==== Extract to read ====

This is the challenge we are grappling with at Namibia Evangelical Theological Seminary (NETS). In the space of a few years we have seen a massive turnover of staff, which has brought many challenges, but has also brought fresh vision about how we can serve and strengthen the churches of Namibia. Here are some of the ways that we are seeking to turn our ‘we are here to serve the church’ rhetoric into reality.
Our new staff team quickly realised that NETS needed to have regular input at a grassroots level into the local church. Amongst our staff we had a wealth of biblical training and church experience that could benefit not only our residential students, but also local Christians, and one aching need we identified in the churches was the need to help others to preach and teach God’s Word faithfully. So Word Alive was born.
Word Alive is a Saturday workshop from 9am-4pm where we unpack the background to a book of the Bible and expose local Christians to text-based preaching, with the explicit purpose of equipping them to teach this material to others. So far we have tackled John, 1 Peter, Philippians and Habakkuk. As well as hearing ‘model’ sermons from that book and important basic background information (the who, why, when, what etc.) we also run a number of seminars (e.g. teaching Habakkuk in the Namibian context, or teaching Philippians to children and youth). Our aim has been not simply to attract local preachers, but actually anyone who is involved in a Bible teaching ministry (Sunday School teachers, youth groups leaders etc.) Each participant goes away with handouts that will help them in teaching this material to others, but our hope is also that they will leave with a new understanding and a new excitement about that biblical book.

====

**Activities:**
a - In the passage about Namibia Evangelical Theological Seminary, which books of the Bible has the Word Alive workshop covered so far?
b - Continue the passage about Namibia Evangelical Theological Seminary, starting after its last sentence.
You will not need the records for anything asked here.

==== Study material ====

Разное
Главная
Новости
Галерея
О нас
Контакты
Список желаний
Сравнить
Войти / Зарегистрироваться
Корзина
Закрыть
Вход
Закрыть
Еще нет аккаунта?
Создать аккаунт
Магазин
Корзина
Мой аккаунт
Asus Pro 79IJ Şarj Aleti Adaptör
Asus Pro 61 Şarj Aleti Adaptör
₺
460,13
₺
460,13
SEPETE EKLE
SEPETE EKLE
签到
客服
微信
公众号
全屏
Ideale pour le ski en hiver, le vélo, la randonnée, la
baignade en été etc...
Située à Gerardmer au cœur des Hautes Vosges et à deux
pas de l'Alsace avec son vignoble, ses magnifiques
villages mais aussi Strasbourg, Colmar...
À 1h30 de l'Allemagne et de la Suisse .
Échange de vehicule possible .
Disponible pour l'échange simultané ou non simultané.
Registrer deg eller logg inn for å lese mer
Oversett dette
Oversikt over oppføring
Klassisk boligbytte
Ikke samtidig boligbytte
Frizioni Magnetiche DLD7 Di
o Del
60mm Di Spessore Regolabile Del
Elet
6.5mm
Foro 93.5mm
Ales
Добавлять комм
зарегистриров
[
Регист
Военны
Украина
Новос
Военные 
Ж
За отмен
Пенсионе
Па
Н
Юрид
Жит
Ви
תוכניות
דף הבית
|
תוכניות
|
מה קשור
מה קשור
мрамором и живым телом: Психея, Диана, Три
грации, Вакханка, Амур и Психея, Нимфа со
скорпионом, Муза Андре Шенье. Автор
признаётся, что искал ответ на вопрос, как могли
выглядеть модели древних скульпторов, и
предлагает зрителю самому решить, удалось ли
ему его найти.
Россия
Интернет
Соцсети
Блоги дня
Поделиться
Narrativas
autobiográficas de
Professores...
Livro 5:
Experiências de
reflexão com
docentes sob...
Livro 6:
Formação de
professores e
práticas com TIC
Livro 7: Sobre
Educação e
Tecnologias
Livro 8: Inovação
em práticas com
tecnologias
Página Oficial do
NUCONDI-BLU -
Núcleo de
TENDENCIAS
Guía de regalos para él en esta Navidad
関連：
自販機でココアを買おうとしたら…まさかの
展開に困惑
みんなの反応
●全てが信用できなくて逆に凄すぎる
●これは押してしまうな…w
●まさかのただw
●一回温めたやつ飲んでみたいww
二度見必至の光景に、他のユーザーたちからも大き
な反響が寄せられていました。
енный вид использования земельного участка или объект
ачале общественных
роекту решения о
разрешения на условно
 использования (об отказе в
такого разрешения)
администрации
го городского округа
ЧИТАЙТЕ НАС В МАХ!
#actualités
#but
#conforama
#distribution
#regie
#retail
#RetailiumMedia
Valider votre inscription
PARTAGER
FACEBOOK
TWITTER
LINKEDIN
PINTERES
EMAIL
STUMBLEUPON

====

**Answers per task:**
a - John, 1 Peter, Philippians and Habakkuk.

b -
This workshop has also become a mandatory part of our residential students’ education. The challenge for them, having attended this workshop at NETS, is that they need to replicate it at another Word Alive event. Later in the Semester staff-student teams take this same material and run their own regional Word Alive workshops in various parts of Namibia, often using local languages rather than English. In preparation for this event the lecturers make their preaching notes and lecture notes available to the students so that they can prepare their own material based on these resources. The teams meet up every week to plan the practicalities of the weekend’s events (e.g. accommodation, venue, transport etc.) and pray together for its success. In this way Word Alive has become an important training platform for the students.
We have also found Word Alive to be a good recruiting tool. Apart from the obvious spiritual benefit this material provides for local Christians, it is a great way to ‘showcase’ the sorts of things we teach at NETS. We now have students in our residential and distance programmes who have been attracted to NETS through Word Alive.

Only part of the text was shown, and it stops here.